Cuando me fui a vivir a Monterrey, entré a estudiar a una universidad en la que no conocía a nadie y tuve que empezar desde cero a hacer amigos. Poco a poco encontré a las personas que me acompañaron durante esos años pero siempre pensé que ellos eran muchísimo más inteligentes y más «cool» que yo. Ellos sabían de música, habían viajado a lugares que yo no conocía, les iba mejor que a mi en clases y, a mi parecer, todos se veían mejor que yo y mis playeras de cuadros. Primero me tenían apantallada y después fui buscando ser así como mis amigos a los que quería (quiero, en presente) tanto.

Tratando de ser como ellos me compré muchísimos libros y cantidades absurdas de ropa que, según yo, me hacían ver como si yo también supiera quién es Hot Chip.

Esta historia no es para decirte que fui una poser todos esos años porque, en realidad, no creo haberlo sido. Al estar en contacto con nueva música, nuevos libros y nuevas formas de vestir realmente adopté un estilo de pensar que conservo hasta hoy y si no fuera por ese tiempo jamás hubiera sabido qué era la ropa vintage. Por supuesto que no sería la mujer que soy ahora.
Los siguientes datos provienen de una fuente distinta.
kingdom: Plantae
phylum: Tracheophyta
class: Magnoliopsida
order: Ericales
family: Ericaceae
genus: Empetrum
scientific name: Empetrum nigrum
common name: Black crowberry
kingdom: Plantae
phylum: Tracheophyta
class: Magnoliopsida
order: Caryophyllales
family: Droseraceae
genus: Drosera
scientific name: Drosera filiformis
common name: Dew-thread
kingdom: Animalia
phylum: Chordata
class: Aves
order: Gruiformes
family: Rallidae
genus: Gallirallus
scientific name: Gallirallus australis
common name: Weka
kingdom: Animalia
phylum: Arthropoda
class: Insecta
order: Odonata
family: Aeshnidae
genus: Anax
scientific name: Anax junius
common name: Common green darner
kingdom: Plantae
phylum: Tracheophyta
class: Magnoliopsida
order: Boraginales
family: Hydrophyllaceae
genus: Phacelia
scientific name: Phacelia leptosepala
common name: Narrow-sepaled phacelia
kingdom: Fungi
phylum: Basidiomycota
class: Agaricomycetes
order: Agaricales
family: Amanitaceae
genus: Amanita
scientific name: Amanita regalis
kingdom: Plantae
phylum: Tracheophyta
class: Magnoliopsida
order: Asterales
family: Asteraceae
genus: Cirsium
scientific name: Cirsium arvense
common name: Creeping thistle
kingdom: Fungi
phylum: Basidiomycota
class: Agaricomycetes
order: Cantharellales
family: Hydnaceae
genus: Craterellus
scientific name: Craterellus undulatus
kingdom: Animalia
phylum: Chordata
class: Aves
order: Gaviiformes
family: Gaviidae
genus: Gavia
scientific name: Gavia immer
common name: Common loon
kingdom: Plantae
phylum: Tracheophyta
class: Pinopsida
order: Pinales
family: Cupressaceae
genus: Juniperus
Pero ese cambio de vida también me hizo comprar y comprar y comprar cosas para demostrarme a mi misma que yo estaba cambiando. Tuve que comprar todos los libros de Chuck Klosterman para validar que me gustaba leer a Chuck Klosterman. Y lo peor es que los guardé como un tesoro todos estos años, aunque ya no me interesa saber lo que escribe ese autor.

Este libro lo compré en la misma época en la que compraba sin medida. Pero este libro lo conservo hasta hoy porque sigue interesándome, sigue reflejando quién soy actualmente

Me pasó también con la ropa. Amaba los vestidos vintage y tenía mis favoritos pero también me compraba blusas negras y chamarras doradas y me pintaba los ojos con un chorro de delineador negro para verme como según yo debían verse todos los que escuchaban a Crystal Castles, una banda que me gusta hasta hoy que los escucho vestida con un maxi vestido de los 90 que me tiene loca. No necesito comprar o guardar ropa que no me acomoda para validarme como una persona con gustos X o Y.

Tal vez todo esto se lea como muy básico pero no lo es tanto. Darte cuenta de que las cosas que tienes a tu alrededor no te hacen ser tú es una idea profunda que tiene muchas capas y se va entendiendo poco a poco. Yo sigo en ese proceso.

Entonces, como decíamos mis amigos y yo cuando estábamos en la universidad, “¿con qué te quedas, con qué te vas?” Quédate con los objetos que tengan una función real. Se vale comprar o guardar ropa que te gusta porque refleja quién eres pero analiza por qué compraste o por qué has guardado por años ciertas prendas que no te pones. Puede ser que sean un reflejo de alguien que fuiste y ya no eres.